Esses três elementos, por sua vez, afetaram o comportamento de agressores e vítimas. Enquanto, potencialmente, as vítimas passaram a encontrar um ambiente de maior segurança, que lhes possibilitava denunciar a agressão sem receio de vingança, em face das medidas protetivas emergenciais, o sistema de justiça, a princípio, teria melhores condições para fazer aumentar a taxa de condenações para dado número de denúncias, uma vez que polícia, Ministério Público, Defensoria e Juizados Especiais se integraram com o enfoque de providenciar respostas mais efetivas ao problema da violência doméstica. Os dois últimos elementos conjuntamente contribuem para aumentar a probabilidade de condenação. Ou seja, em tese, é razoável supor que a Lei Maria da Penha contribuiu para fazer aumentar o custo esperado da punição, que se dá pelo aumento do custo da condenação, bem como do aumento da probabilidade de condenação. Por sua vez, o aumento desse custo esperado possui uma relação inversa com a probabilidade de um indivíduo agressivo perpetrar o crime (Cerqueira et al, 2015).

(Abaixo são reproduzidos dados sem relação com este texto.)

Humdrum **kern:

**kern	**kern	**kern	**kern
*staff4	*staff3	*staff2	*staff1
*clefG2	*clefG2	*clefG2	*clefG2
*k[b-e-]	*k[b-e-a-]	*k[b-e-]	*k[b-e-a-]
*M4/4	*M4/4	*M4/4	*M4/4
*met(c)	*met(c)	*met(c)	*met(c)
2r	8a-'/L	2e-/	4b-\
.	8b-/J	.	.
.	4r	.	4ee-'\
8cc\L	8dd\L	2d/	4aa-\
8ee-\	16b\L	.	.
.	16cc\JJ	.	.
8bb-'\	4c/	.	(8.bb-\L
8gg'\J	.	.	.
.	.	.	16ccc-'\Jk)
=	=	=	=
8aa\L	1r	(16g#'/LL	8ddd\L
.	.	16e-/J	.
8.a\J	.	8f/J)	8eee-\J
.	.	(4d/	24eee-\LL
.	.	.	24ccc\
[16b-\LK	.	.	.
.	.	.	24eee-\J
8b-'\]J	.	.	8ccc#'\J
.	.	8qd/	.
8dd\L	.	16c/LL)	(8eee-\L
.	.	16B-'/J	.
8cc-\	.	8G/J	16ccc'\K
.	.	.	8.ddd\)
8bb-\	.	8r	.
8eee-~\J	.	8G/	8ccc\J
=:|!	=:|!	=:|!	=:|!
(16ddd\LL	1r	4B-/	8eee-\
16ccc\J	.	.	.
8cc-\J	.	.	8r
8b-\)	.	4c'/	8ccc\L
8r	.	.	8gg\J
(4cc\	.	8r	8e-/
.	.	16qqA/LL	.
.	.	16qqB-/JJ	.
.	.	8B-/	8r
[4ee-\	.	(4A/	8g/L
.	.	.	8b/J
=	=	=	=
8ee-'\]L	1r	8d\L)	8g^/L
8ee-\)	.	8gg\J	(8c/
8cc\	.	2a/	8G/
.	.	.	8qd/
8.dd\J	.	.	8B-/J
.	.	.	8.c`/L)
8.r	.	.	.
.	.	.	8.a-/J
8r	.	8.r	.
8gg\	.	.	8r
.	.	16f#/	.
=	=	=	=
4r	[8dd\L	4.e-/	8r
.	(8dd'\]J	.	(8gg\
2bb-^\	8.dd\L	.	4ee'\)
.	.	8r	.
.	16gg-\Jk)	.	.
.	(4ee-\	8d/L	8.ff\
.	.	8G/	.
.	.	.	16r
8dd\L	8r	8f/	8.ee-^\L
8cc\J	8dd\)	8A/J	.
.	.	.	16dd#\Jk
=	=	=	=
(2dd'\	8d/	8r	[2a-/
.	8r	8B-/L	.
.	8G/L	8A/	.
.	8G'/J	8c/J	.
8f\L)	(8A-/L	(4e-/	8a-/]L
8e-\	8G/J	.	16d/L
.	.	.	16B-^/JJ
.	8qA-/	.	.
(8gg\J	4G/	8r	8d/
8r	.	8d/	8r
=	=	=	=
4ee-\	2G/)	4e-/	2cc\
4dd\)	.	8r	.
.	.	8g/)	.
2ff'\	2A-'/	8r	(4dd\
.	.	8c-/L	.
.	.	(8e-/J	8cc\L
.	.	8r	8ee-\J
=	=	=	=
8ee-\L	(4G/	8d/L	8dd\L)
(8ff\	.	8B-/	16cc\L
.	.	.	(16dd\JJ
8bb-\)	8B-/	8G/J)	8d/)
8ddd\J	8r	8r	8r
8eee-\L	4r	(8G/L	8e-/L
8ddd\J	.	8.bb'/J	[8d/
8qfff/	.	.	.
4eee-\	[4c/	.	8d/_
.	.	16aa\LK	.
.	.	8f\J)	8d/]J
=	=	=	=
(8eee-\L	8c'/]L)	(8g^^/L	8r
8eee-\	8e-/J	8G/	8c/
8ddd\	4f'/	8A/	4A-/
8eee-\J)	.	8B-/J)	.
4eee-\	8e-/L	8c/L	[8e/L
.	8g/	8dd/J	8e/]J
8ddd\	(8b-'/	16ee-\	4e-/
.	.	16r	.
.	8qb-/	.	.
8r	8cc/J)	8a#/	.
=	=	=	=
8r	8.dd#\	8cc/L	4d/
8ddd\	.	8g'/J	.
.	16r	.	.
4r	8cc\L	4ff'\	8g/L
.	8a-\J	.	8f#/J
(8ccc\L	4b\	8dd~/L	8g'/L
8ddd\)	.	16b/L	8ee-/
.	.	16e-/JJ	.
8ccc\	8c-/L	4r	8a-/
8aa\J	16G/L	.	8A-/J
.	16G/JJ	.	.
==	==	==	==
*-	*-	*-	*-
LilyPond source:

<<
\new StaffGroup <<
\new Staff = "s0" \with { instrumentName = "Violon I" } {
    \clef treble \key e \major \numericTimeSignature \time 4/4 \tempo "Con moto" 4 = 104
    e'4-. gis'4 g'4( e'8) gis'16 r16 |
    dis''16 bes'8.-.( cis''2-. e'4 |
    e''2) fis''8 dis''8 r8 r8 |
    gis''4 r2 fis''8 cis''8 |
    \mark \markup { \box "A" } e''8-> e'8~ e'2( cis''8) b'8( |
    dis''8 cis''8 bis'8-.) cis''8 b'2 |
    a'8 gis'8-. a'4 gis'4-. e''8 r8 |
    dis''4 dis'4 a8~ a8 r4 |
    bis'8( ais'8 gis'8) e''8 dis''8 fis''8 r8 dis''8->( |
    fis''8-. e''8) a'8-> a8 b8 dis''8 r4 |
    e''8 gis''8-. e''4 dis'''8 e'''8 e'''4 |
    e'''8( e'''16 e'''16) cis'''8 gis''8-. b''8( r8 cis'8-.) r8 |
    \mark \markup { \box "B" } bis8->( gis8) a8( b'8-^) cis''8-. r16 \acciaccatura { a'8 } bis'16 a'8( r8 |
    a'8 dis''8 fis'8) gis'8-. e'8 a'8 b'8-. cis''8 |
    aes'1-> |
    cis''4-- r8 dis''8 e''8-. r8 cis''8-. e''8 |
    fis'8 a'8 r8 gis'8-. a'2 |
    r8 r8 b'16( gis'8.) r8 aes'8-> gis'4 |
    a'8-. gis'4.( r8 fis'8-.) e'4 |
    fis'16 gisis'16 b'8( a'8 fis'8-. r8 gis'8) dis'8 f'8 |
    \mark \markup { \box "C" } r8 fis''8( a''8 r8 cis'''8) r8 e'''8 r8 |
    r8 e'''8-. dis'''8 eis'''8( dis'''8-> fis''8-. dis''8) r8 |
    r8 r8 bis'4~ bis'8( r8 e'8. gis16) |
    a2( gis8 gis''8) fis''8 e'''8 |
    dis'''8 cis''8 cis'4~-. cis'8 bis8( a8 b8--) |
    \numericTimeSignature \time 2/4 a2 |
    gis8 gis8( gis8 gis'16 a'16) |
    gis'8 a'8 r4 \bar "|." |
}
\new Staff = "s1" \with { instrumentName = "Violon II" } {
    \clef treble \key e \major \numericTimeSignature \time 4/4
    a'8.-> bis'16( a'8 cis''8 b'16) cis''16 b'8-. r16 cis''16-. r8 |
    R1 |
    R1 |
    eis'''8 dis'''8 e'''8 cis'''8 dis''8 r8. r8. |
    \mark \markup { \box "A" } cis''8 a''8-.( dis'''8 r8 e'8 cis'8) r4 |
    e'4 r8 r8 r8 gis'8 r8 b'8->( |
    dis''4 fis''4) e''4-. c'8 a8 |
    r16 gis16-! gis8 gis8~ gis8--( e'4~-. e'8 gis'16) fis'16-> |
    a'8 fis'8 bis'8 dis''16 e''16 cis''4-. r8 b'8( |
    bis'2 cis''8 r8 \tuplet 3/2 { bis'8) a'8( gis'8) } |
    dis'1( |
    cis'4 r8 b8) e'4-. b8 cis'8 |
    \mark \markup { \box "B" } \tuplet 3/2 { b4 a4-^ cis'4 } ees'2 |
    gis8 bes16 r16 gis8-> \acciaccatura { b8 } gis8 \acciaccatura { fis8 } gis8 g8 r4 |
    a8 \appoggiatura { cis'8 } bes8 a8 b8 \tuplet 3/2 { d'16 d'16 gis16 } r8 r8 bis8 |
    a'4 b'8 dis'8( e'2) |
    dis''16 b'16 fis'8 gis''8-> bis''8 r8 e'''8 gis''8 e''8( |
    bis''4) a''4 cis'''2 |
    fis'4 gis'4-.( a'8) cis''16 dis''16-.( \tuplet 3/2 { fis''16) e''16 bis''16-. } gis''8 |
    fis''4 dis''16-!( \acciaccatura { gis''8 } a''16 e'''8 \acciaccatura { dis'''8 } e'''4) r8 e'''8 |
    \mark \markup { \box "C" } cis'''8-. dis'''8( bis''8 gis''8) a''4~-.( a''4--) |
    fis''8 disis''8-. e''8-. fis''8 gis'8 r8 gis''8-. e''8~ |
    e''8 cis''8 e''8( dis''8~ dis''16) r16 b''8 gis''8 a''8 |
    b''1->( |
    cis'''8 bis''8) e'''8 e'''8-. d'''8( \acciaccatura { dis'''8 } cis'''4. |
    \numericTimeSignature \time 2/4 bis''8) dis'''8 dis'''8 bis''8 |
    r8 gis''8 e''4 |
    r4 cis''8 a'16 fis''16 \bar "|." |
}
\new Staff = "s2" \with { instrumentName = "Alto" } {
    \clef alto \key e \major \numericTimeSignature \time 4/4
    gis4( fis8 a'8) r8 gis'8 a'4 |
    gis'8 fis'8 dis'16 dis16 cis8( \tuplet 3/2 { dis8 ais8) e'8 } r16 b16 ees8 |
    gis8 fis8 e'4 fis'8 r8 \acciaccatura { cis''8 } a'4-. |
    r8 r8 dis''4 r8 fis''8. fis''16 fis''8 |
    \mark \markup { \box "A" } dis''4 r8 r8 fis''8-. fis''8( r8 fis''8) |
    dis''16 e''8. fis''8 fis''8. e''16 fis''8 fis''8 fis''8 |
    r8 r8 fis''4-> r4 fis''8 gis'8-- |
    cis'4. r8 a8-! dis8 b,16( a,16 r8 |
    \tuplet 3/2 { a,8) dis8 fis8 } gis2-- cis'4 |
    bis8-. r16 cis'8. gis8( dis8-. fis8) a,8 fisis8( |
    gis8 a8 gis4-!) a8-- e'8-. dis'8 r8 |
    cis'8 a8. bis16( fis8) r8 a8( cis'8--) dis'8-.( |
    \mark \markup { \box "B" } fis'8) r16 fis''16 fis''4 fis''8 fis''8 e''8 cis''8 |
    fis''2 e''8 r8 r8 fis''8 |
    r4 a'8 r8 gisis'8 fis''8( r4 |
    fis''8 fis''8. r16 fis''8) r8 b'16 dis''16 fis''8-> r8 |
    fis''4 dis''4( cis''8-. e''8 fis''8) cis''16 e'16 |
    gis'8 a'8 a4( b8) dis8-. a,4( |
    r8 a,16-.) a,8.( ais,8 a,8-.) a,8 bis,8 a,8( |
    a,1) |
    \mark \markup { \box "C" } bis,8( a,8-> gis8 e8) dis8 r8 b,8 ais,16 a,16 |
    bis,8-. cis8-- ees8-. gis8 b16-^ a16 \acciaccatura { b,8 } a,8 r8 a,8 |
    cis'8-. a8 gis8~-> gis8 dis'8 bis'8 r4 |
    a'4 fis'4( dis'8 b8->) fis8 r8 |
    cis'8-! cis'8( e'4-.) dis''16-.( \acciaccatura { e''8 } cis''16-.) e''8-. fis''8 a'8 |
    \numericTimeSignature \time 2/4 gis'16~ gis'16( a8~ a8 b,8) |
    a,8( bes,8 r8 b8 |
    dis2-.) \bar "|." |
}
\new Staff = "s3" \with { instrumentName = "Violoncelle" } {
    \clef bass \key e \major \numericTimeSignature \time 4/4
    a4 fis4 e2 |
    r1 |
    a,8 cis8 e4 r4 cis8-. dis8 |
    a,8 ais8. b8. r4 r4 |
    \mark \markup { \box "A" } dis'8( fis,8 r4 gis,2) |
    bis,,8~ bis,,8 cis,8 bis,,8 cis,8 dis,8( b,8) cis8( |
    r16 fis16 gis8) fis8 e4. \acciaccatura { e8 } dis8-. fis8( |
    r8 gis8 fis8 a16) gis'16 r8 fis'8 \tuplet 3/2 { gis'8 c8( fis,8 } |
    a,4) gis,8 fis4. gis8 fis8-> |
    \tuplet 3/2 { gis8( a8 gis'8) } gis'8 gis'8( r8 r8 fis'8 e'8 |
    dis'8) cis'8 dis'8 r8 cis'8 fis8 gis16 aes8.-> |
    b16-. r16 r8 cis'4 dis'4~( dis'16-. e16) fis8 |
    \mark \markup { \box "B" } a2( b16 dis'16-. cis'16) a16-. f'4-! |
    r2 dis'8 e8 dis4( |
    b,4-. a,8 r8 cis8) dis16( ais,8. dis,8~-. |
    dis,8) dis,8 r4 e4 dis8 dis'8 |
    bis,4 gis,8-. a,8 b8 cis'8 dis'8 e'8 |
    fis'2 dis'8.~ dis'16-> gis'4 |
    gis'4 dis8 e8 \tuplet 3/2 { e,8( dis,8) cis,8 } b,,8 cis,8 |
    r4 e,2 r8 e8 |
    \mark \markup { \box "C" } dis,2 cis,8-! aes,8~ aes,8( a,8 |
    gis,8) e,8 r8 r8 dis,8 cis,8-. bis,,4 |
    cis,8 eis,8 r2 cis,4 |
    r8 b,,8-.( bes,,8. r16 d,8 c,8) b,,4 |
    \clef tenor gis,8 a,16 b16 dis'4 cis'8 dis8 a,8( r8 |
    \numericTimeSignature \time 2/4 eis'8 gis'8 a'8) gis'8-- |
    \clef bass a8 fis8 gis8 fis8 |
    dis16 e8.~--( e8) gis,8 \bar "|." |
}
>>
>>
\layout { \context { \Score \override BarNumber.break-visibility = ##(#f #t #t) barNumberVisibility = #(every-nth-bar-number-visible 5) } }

A sanção da Lei Maria da Penha foi um importante exemplo de amadurecimento democrático no Brasil, pois contou com a participação efetiva da sociedade na sua formulação. Além disso, a lei incorporou aspectos inovadores ao tratar de forma integral o problema da violência doméstica e ao considerar a necessidade de implantação de onze tipos de serviços e medias protetivas para garantir direitos e tentar levar a paz aos lares.

CERQUEIRA et al. Avaliando a efetividade da Lei Maria da Penha. Texto para discussão/Instituto de Pesquisa Econômica Aplicada. - Brasília: Rio de Janeiro, 2015.